Pifias en la Carta Magna
Esta visto que la realidad sociopolítica argentina se lleva a los trompicones con la Constitución Nacional, y como la realidad es la única verdad -un apotegma urdido por los fundadores del Derecho Romano, al que el filósofo Juan Perón otorgó sentencia firme-, lo que convendría es meter mano de nuevo en ese texto y de paso expurgarlo de flaquezas e imprecisiones, para que, entonces sí, pueda ser acatado en letra y espíritu.

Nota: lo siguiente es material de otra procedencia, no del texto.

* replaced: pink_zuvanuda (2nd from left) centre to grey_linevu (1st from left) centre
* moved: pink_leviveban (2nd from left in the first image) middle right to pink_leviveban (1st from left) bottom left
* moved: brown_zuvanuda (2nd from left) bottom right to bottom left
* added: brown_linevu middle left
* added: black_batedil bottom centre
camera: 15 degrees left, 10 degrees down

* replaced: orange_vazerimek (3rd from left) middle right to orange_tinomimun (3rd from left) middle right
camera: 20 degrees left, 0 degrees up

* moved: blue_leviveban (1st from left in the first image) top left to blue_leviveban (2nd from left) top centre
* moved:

Algunos de sus defectos son puramente convencionales y sintácticos: el cuerpo de la ley de leyes consta de 129 artículos que en realidad son 130, ya que por esotéricas razones existe un artículo 14 y un 14 bis. Y tendría muchísimos otros si no fuera porque los asambleístas constituyentes de 1994 inauguraron la manía de los incisos y puntos y aparte dentro de un mismo artículo: por ejemplo, el 75, sobre atribuciones del Congreso, tiene 32 incisos; el 99, sobre atribuciones del Poder Ejecutivo, otros 20.
Pero, a la luz de las presentes circunstancias, las flaquezas de fondo son verdaderamente graves. Veamos: el artículo 1° dice que "la Nación Argentina adopta para su gobierno la forma republicana representativa federal", y el 22 establece que "el pueblo no delibera ni gobierna sino por medio de sus representantes..." Por lo tanto, ¿es representativo un país de caceroleros y piqueteros que deliberan a espaldas del Congreso y que ejercen la acción directa, contundente a tal punto que precipitaron el acabose de Fernando de la Rúa y de su provisional sucesor, Adolfo Rodríguez Saá, constitucionalmente ungido por una asamblea legislativa? Si los diputados expresan la vox populi y los senadores son democráticos emisarios de los Estados provinciales, ¿cómo puede ser que unos y otros deban eludir toda aproximación física con sus representados, so riesgo de escrache y otros vejámenes? ¿Qué clase de forma representativa es ésta?
Torceduras del derecho
En cuanto a la forma federal, no hay duda de que es apenas ilusoria. ¿Acaso puede acreditar esa razón social y política un país de provincias sumidas en irredimible pobreza y administrativamente uncidas hoy al carro empantanado del poder central? La cruda realidad propone este aserto: la dichosa coparticipación federal debería denominarse, con más propiedad, coparticipación unitaria.
Si la forma republicana define a todo país democrático que acredita soberanía plena, ¿identifica esa forma a un país fundido, así reconocido oficialmente, obligado a cumplir impiadosas órdenes de sus acreedores externos? Y algo más: ¿es del todo democrático un sistema de gobierno que bloquea y restringe el hipersensible derecho de propiedad de sus ciudadanos? "La propiedad es inviolable", reza el artículo 17, antes de puntualizar que "la confiscación de bienes queda borrada para siempre del Código Penal argentino". Aún así, el Estado canceló cuentas bancarias en dólares, autorizadas por ley, y ejecutó una compulsiva pesificación en términos cuasi usurarios.
Ese artículo 1° constituye apenas un botón de muestra de las pifias en que incurre la Carta Magna, vistas al trasluz de las actuales circunstancias. Habría que reformarla de nuevo, para que no parezca la Constitución de Utopía, el país de maravillas que imaginó Tomás Moro.